Text excerpt:
::::::::

The high season kicks off Easter week and reaches its peak in July. August doesn't produce the “ghost town” ambience of many European cities, at least in the Old Town. November to end of March benefits from fewer crowds and lower accommodation prices, but chillier weather. One of the most magical times to visit is September, when La Mercé festival (week of September 24) fills the city with music, fireworks, and revelry.

Not to miss

 

Picasso, soccer, and Gaudí are among the city's top attractions. The Picasso Museum is a captivating insight into the artist's early development, while a trip to Camp Nou stadium and the FC Barcelona museum is a rite of passage for its legions of international fans. Barcelona's singular Art Nouveau architecture, known as modernisme, found its genius in Gaudí. The basilica of the Sagrada Família is his masterpiece.

::::::::

Supplied material:
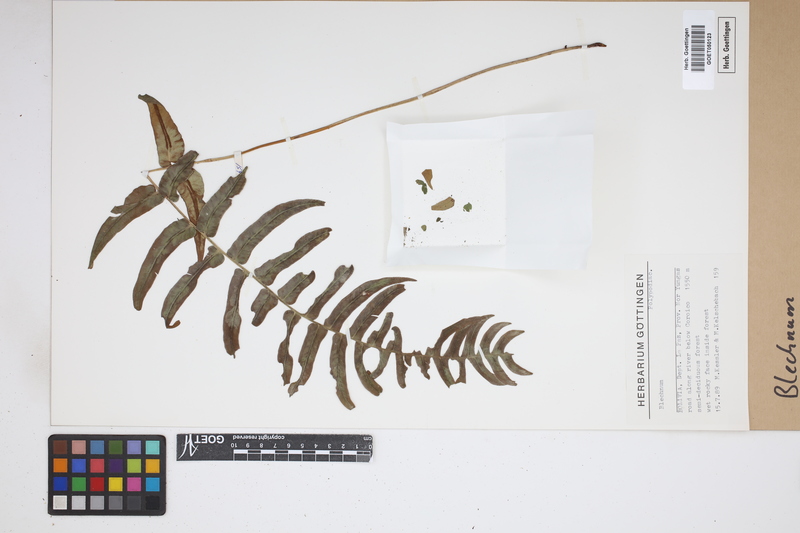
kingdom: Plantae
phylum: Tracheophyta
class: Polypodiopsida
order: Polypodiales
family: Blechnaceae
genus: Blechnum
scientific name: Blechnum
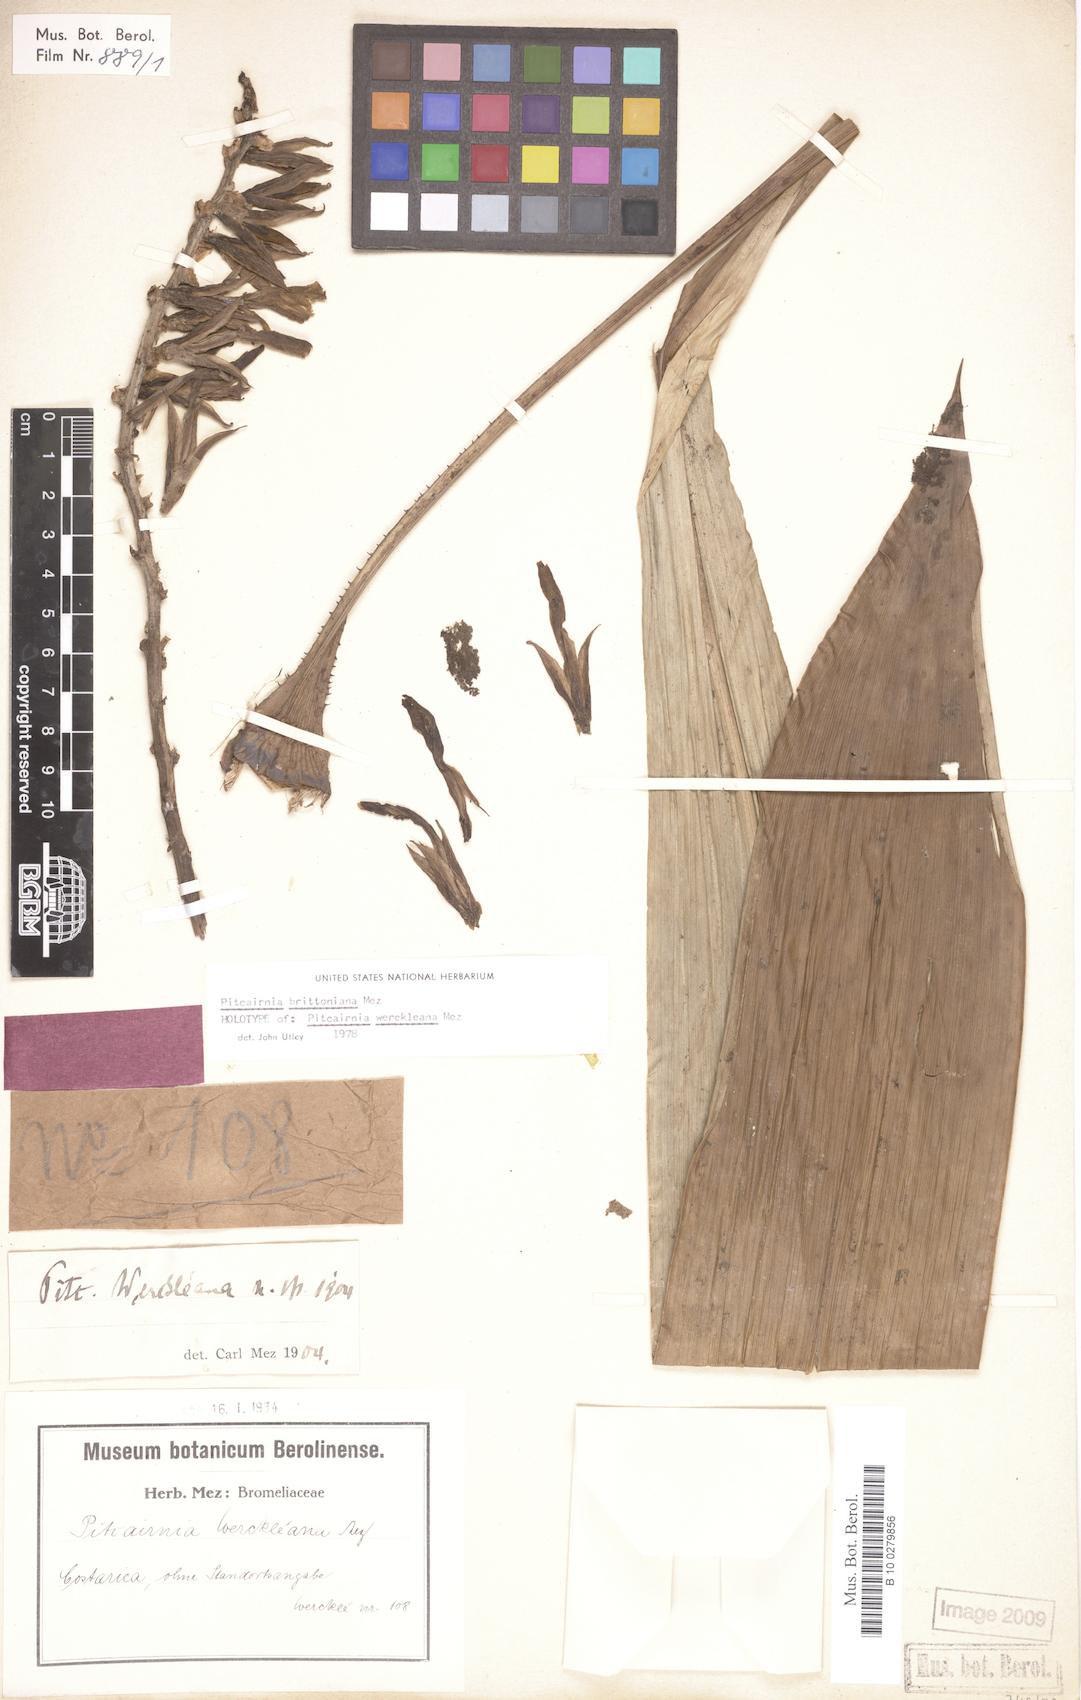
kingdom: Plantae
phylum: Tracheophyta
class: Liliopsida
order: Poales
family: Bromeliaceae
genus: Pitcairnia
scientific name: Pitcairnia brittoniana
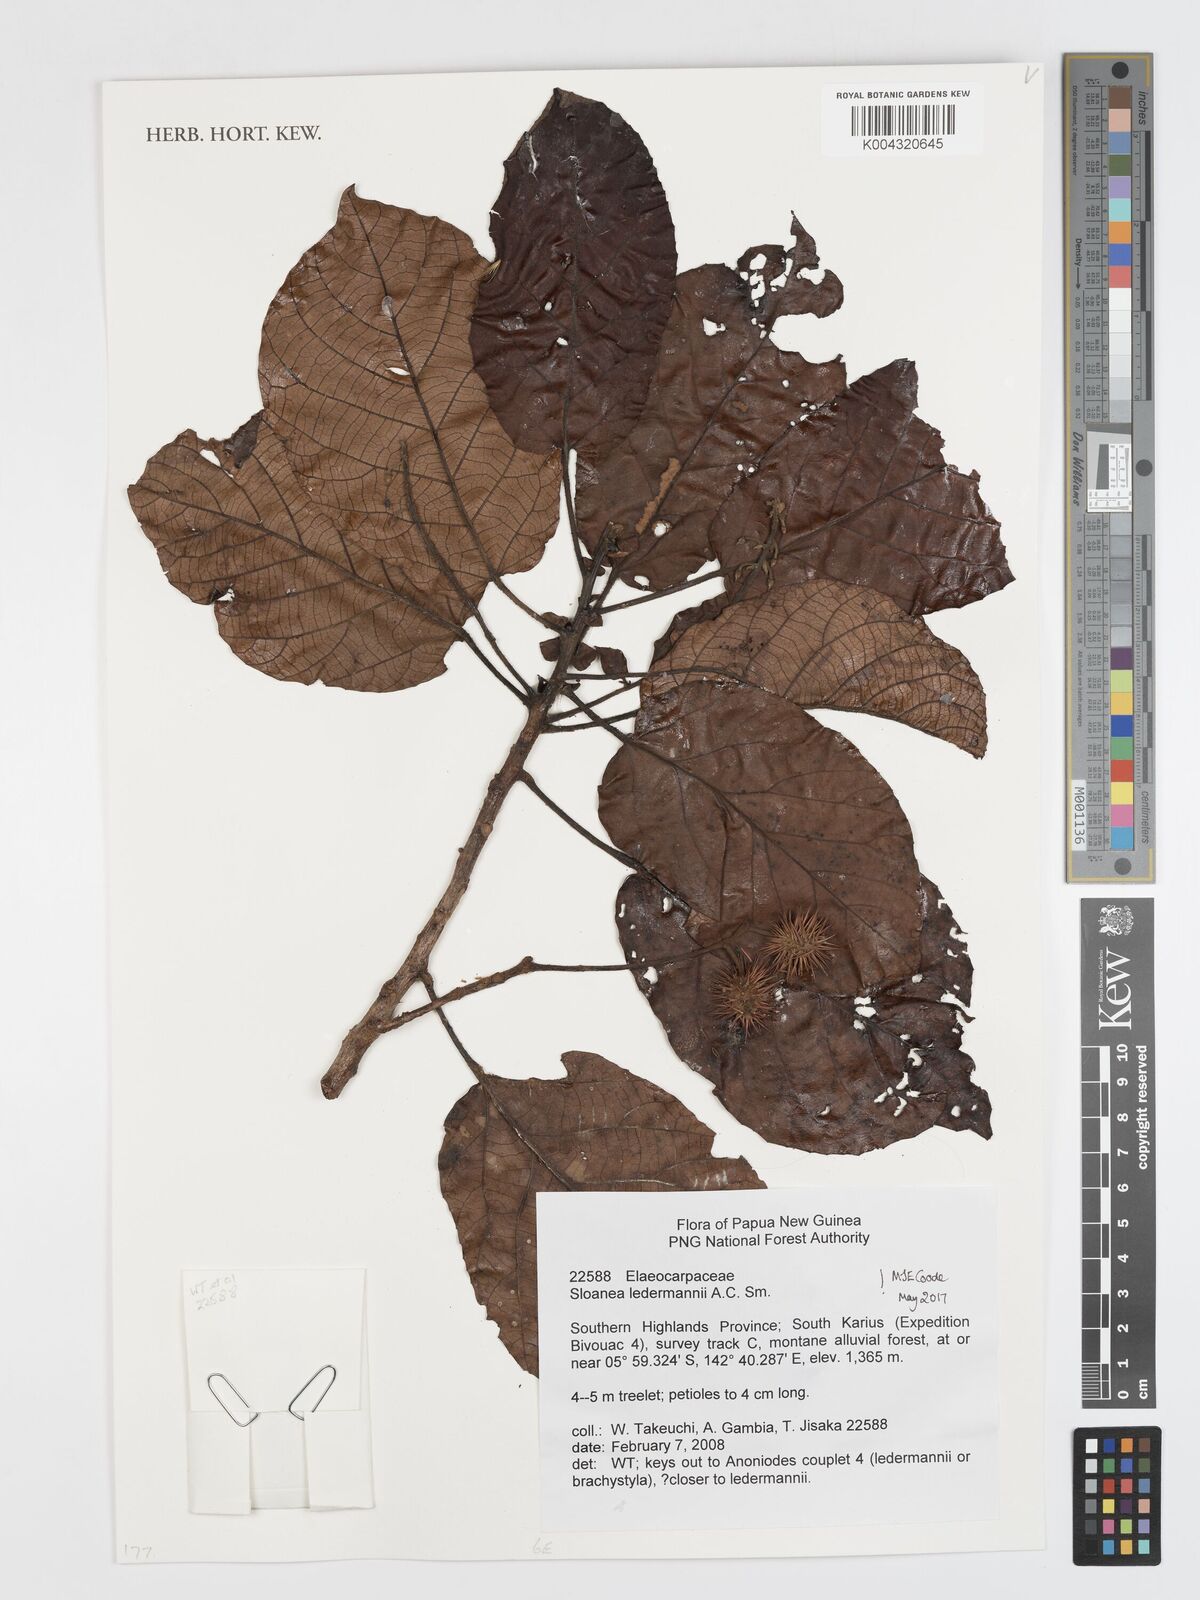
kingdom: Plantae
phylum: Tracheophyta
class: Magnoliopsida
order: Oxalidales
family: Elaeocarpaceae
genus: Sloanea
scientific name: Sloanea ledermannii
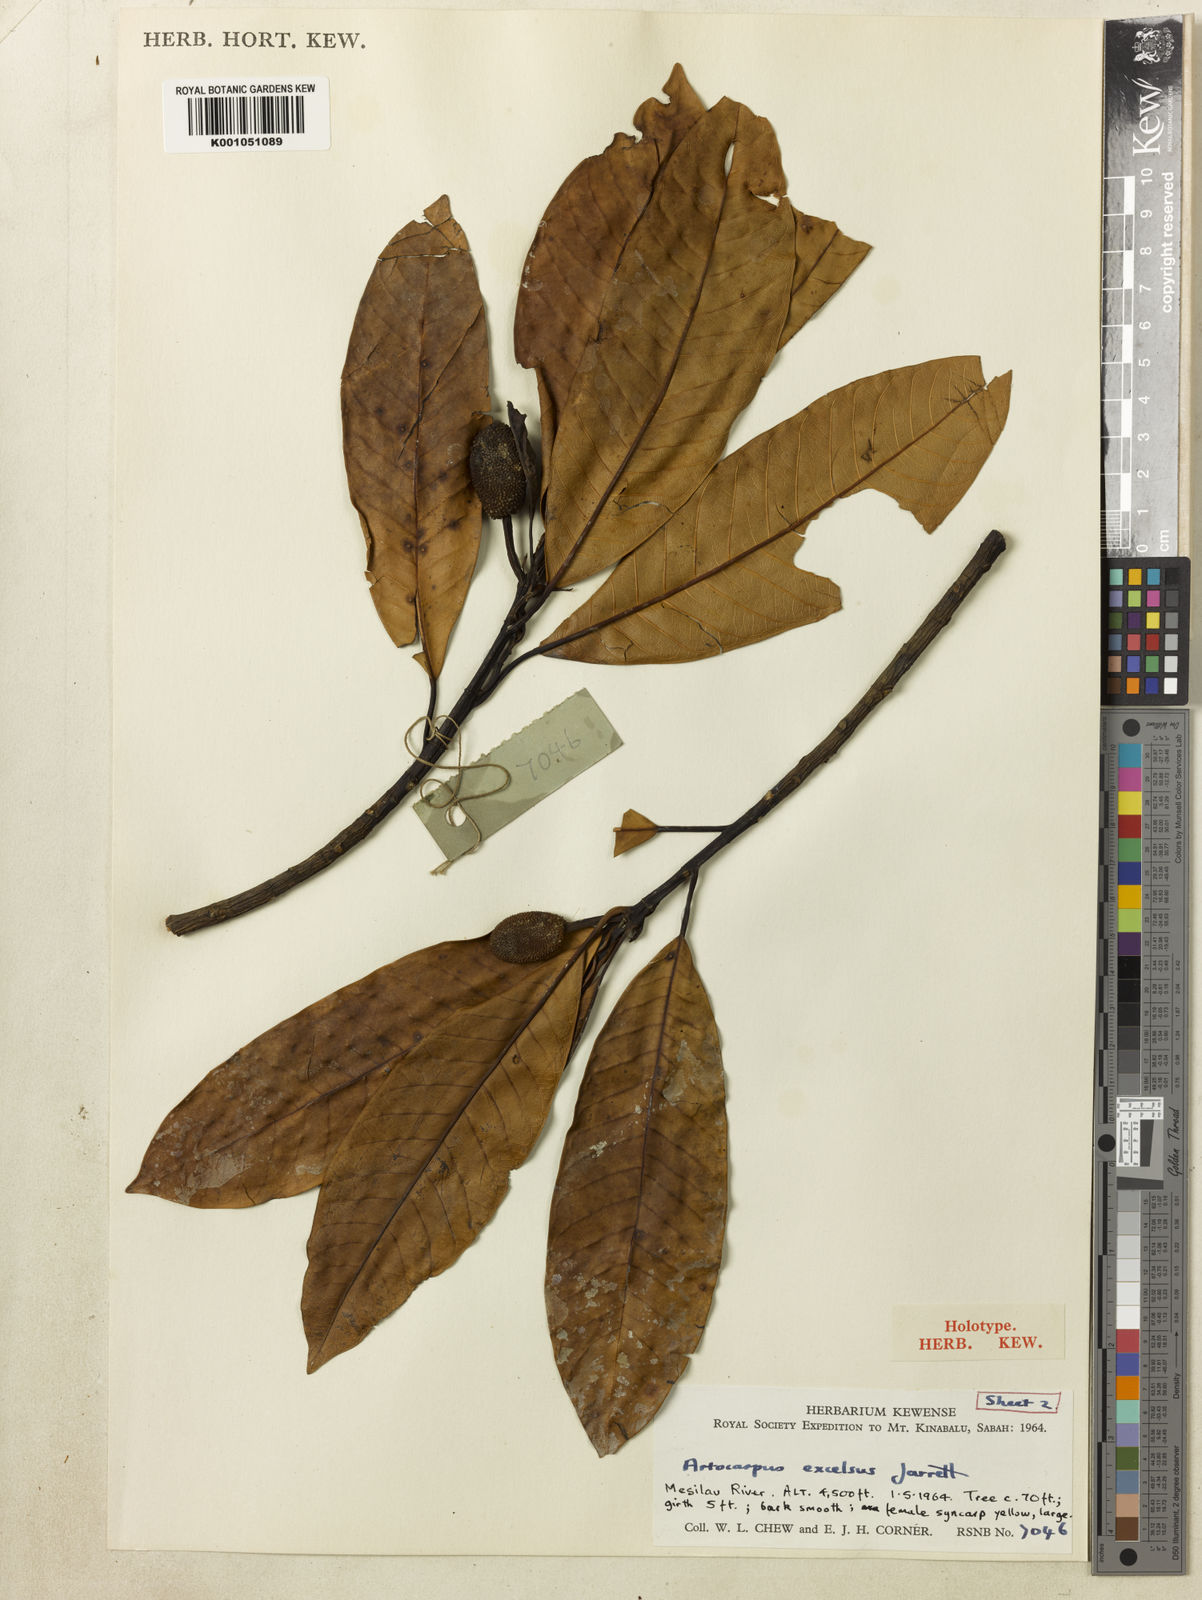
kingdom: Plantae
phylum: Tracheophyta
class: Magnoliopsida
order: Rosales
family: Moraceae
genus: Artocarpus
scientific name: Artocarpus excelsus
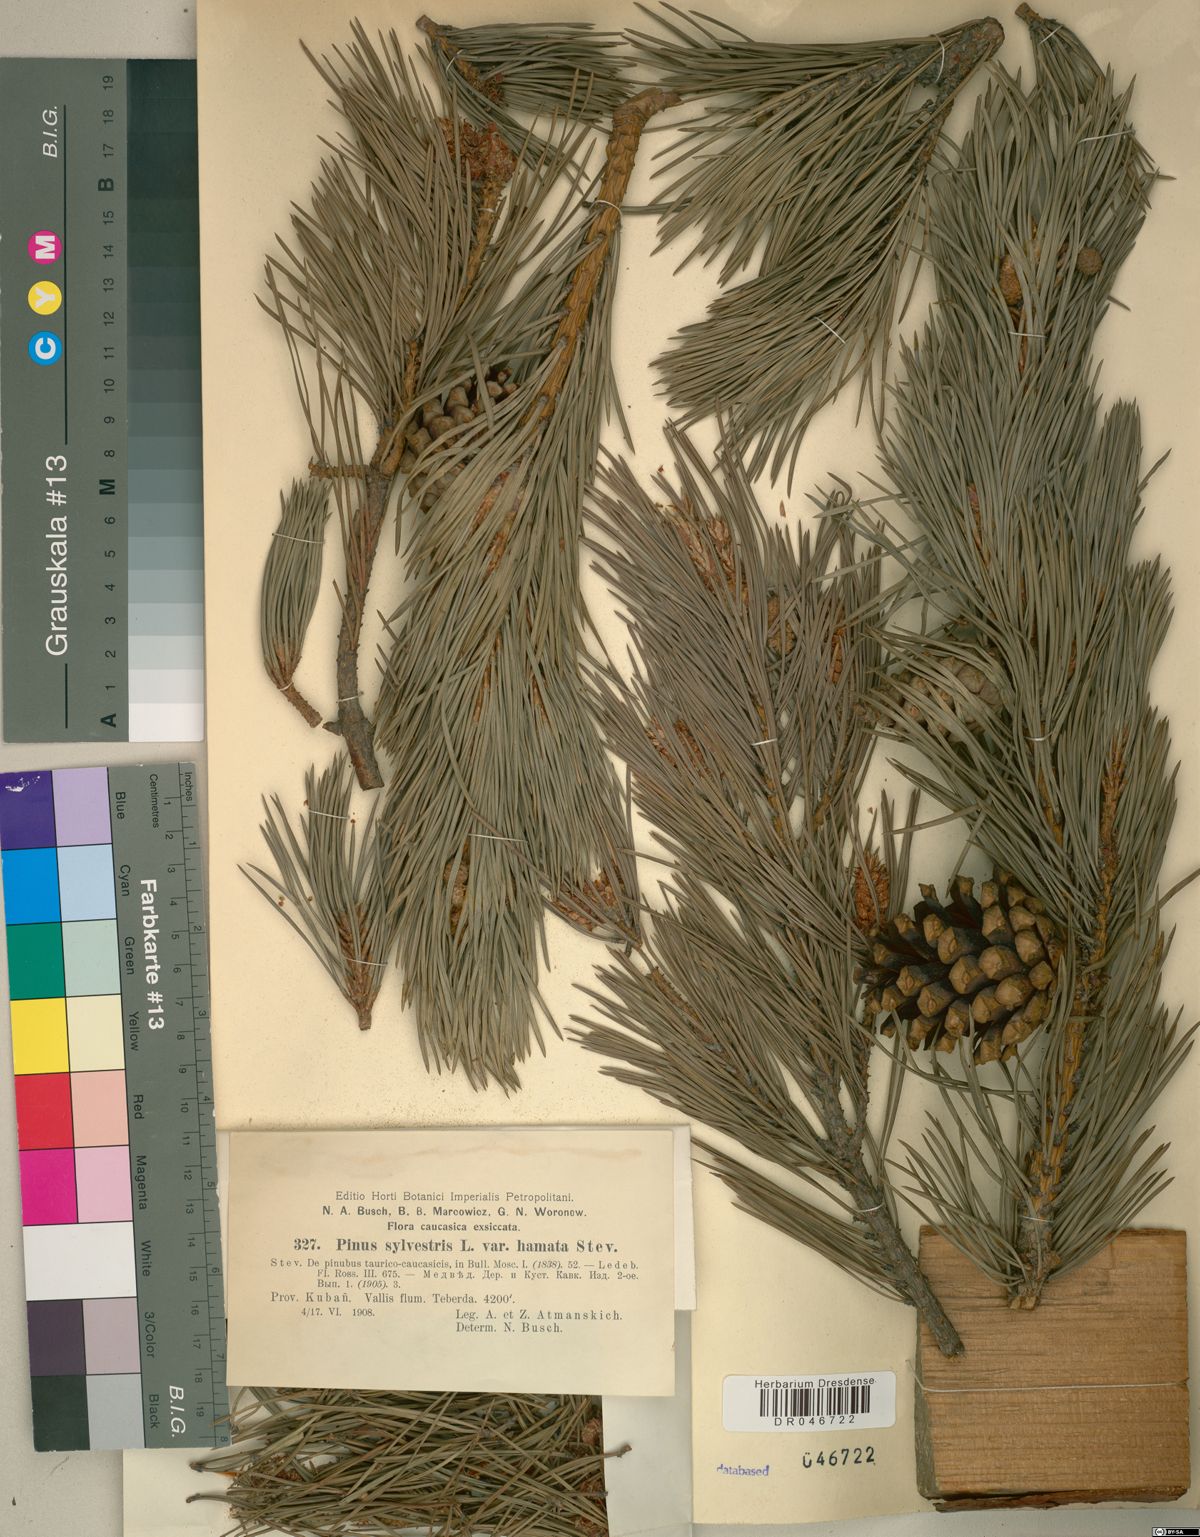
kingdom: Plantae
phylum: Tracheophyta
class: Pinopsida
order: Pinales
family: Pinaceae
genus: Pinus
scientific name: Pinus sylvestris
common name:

::::::::

Requests:
(a) Name every calendar month mentioned in the Barcelona travel text.
(b) Answer these from the Barcelona travel text:
(i) In which month does the high season reach its peak?
(ii) During which week is La Mercé festival held?
(iii) What does the text call Gaudí's masterpiece?
The data plays no part in this.

Final answers:
(a) July, August, November, March, September

(b)
(i) July
(ii) The week of September 24
(iii) The basilica of the Sagrada Família